Commonly used strategies to improve the experience of customers:

With sufficiently collected data decisions on how to work with your staff to improve customer experience can be made. Technological, procedural and structural changes, as well as enhancing awareness and visibility of service expectations and behaviours are strategies that can result from customer experience intel. Training directed at leaders and frontline teams can have a powerful impact. Quality sales training can help every business to enhance its conversion of interest to sales and offer a superior level of service, together with customer and staff satisfaction. Similarly, high quality customer service training has consistently had a positive impact on customers and the business’ bottom line. When customers feel valued and that they have received responsive and attentive treatment, they are more likely to return and share their positive experiences with others, thereby bringing new business to an enterprise.

A coordinated approach:

The IBM survey revealed that in the highest performing organisations, collaboration and integration are key features. Many enterprises invest in their people through quality training and, if you are serious about having your staff work in a coordinated and connected way, there is great benefit in having teams of employees undertake training together (or at least undertaking the same course).

When personnel share the experience of customer service training, performance training, management training or training for team building, they are best positioned to support each other in applying the skills and knowledge they have learned to practical situations. Having staff undertake training together offers best value for your investment as new approaches will be mutually reinforced and implemented.

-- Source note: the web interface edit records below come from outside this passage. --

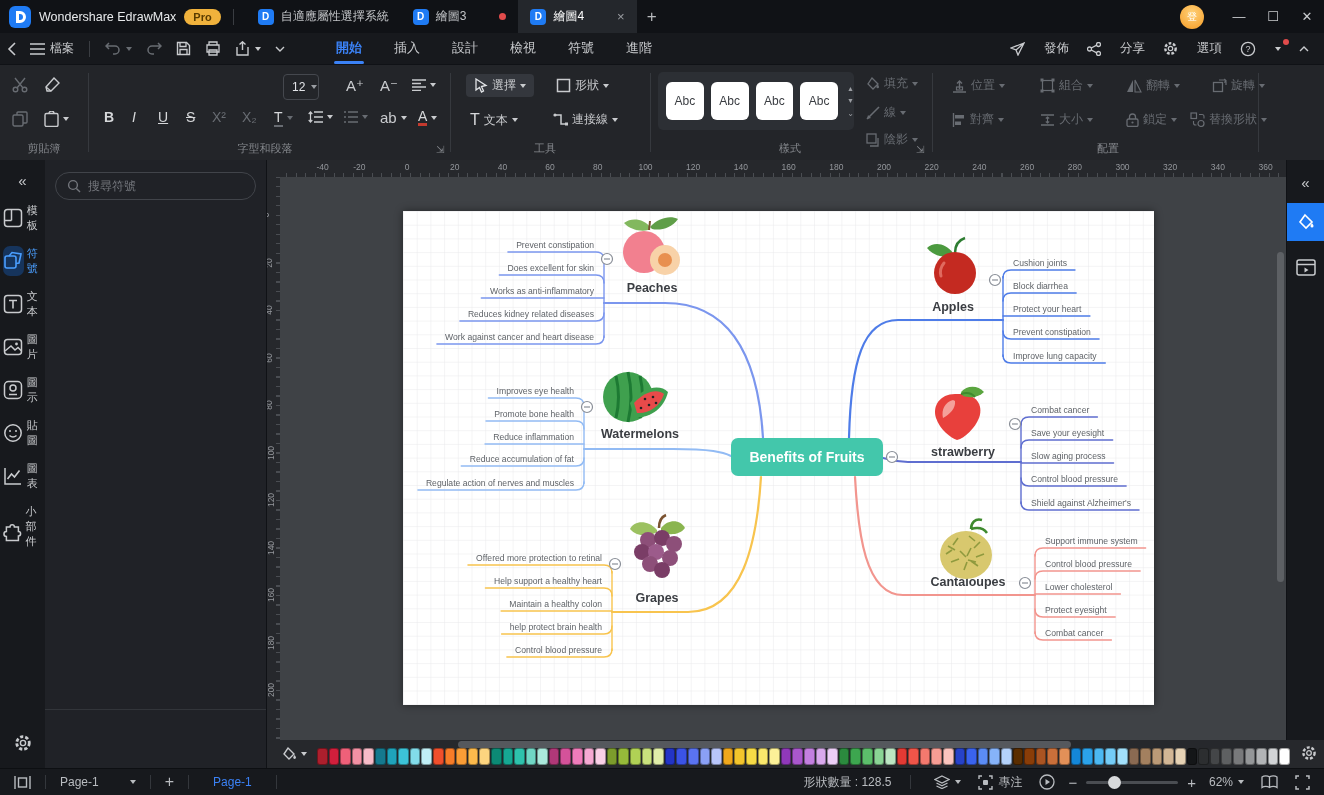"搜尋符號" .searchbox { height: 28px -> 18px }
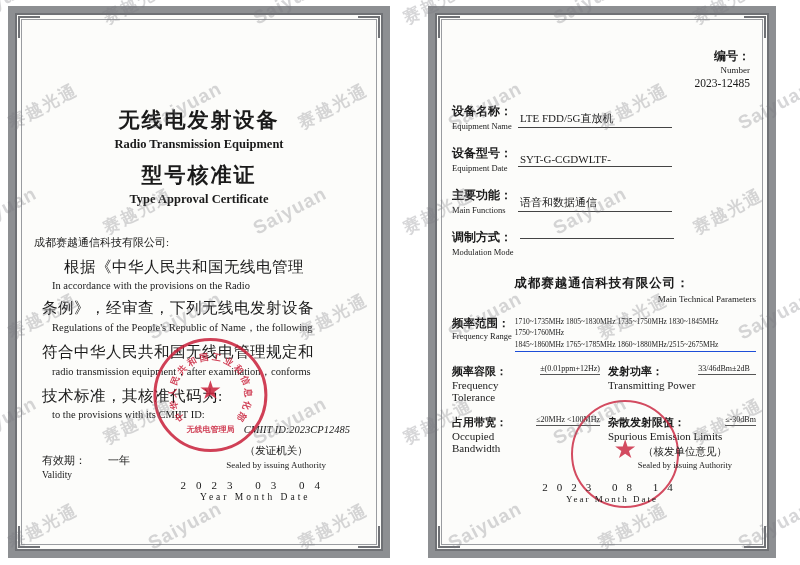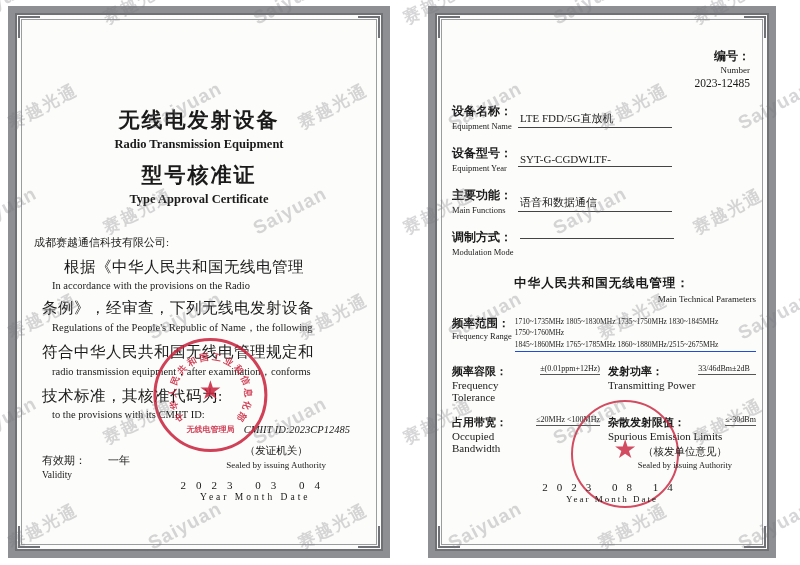"Equipment Year" span.en { text: Year -> Date }
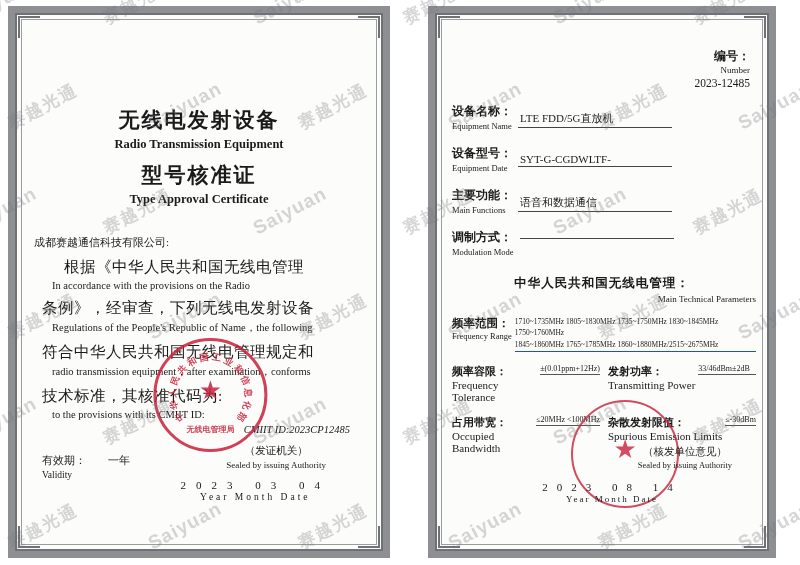"中华人民共和国无线电管理：" div.cn { text: 中华人民共和国无线电管理 -> 成都赛越通信科技有限公司 }
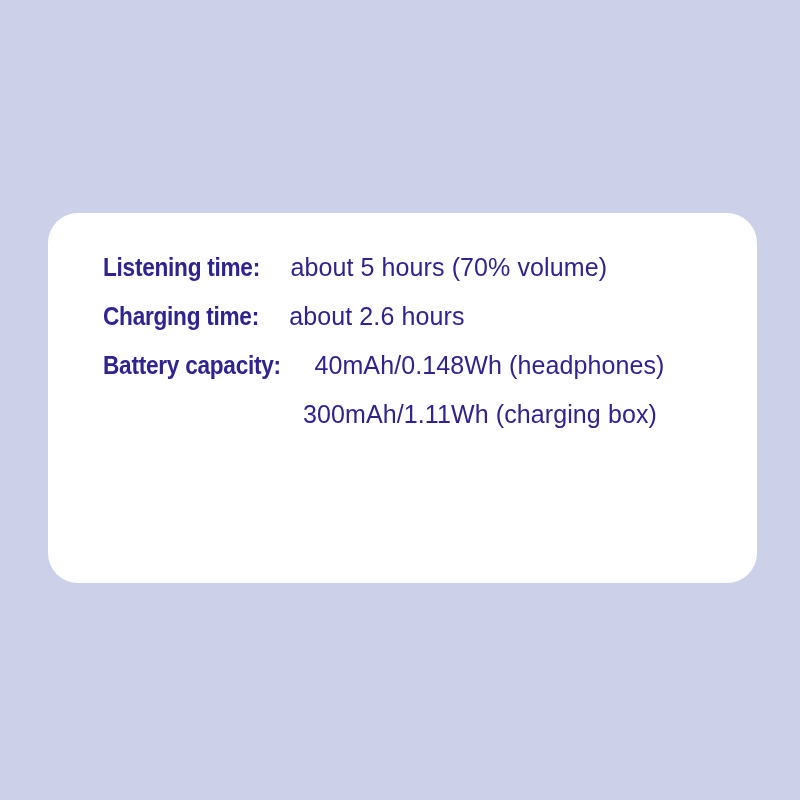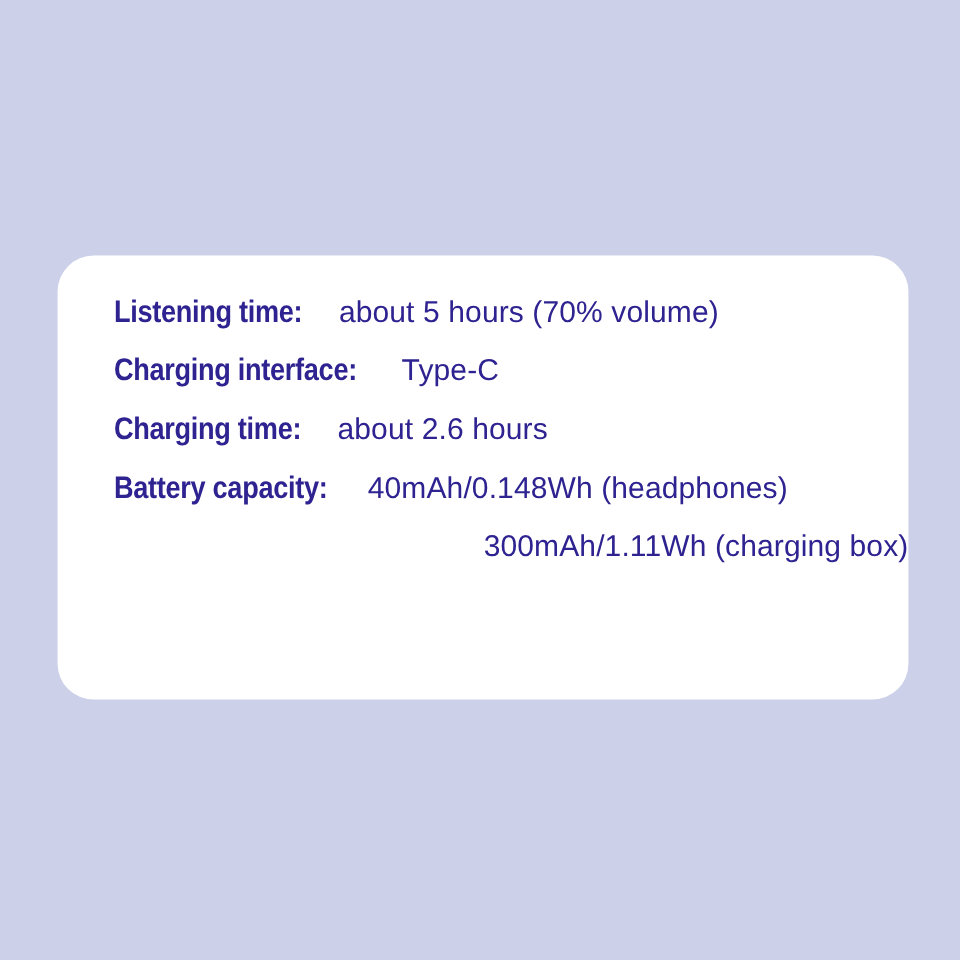"Listening time: about 5 hours" .spec-list { margin: 0 -> 8px }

Carefully and thoughtfully considering the approach and priorities of industry leaders and the highest achieving businesses is very useful for businesses that are committed to enhancing performance and the experience of customers while driving up profit margins. Quality service auditing tools yield data showing the reality of customer experiences with a business; when this data is analysed and used to guide customer service strategy and develop customer service capabilities, the profitability, performance and rates of customer retention and referred business will improve.